(Task data):

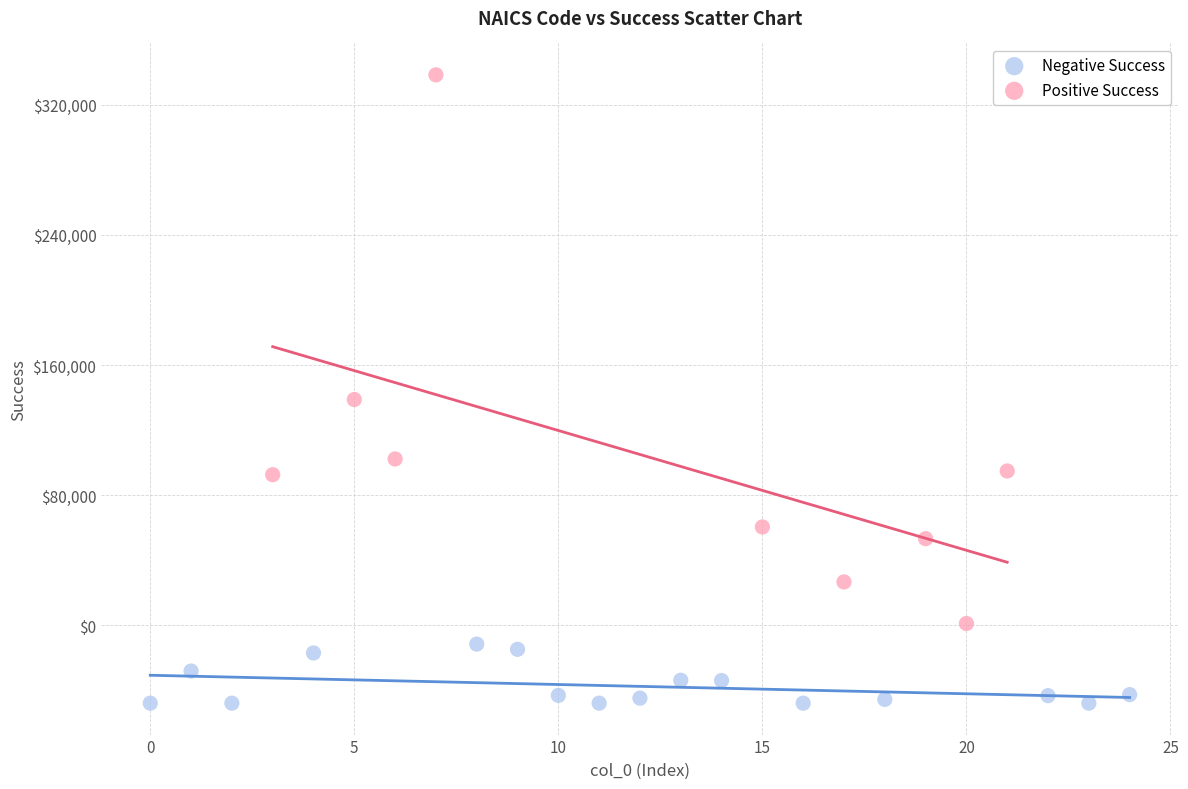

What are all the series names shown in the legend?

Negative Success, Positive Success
==
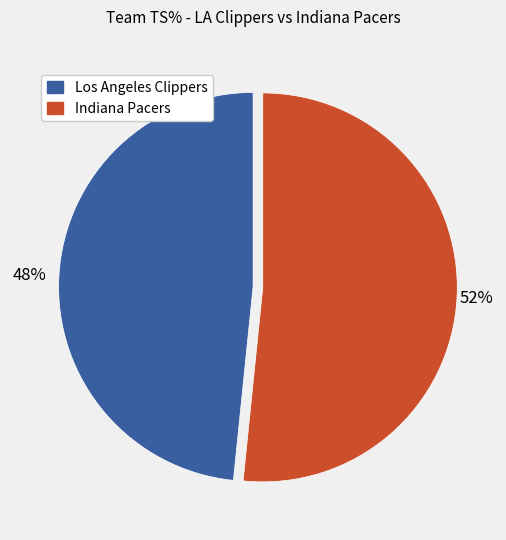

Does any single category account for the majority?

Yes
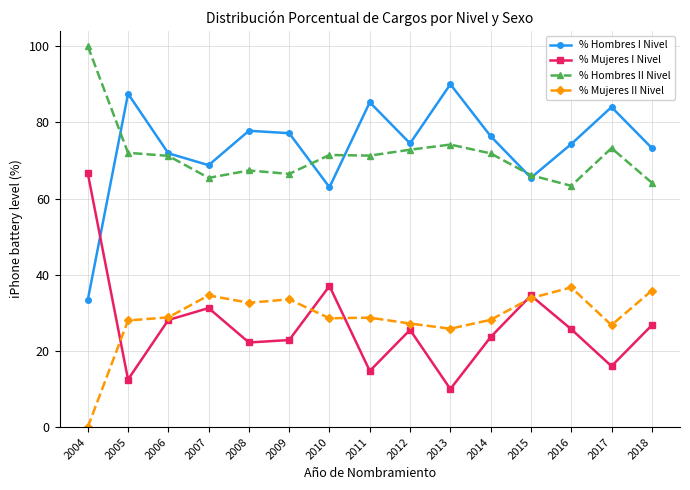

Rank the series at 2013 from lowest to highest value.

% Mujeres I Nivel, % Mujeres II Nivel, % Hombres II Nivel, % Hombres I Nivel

(Work item): Repeat the items starting at the line containing "Does any single" and ending at the line containing "Hombres I Nivel", both included, leaving out the pictures.

(Answer section):
Does any single category account for the majority?

Yes

Rank the series at 2013 from lowest to highest value.

% Mujeres I Nivel, % Mujeres II Nivel, % Hombres II Nivel, % Hombres I Nivel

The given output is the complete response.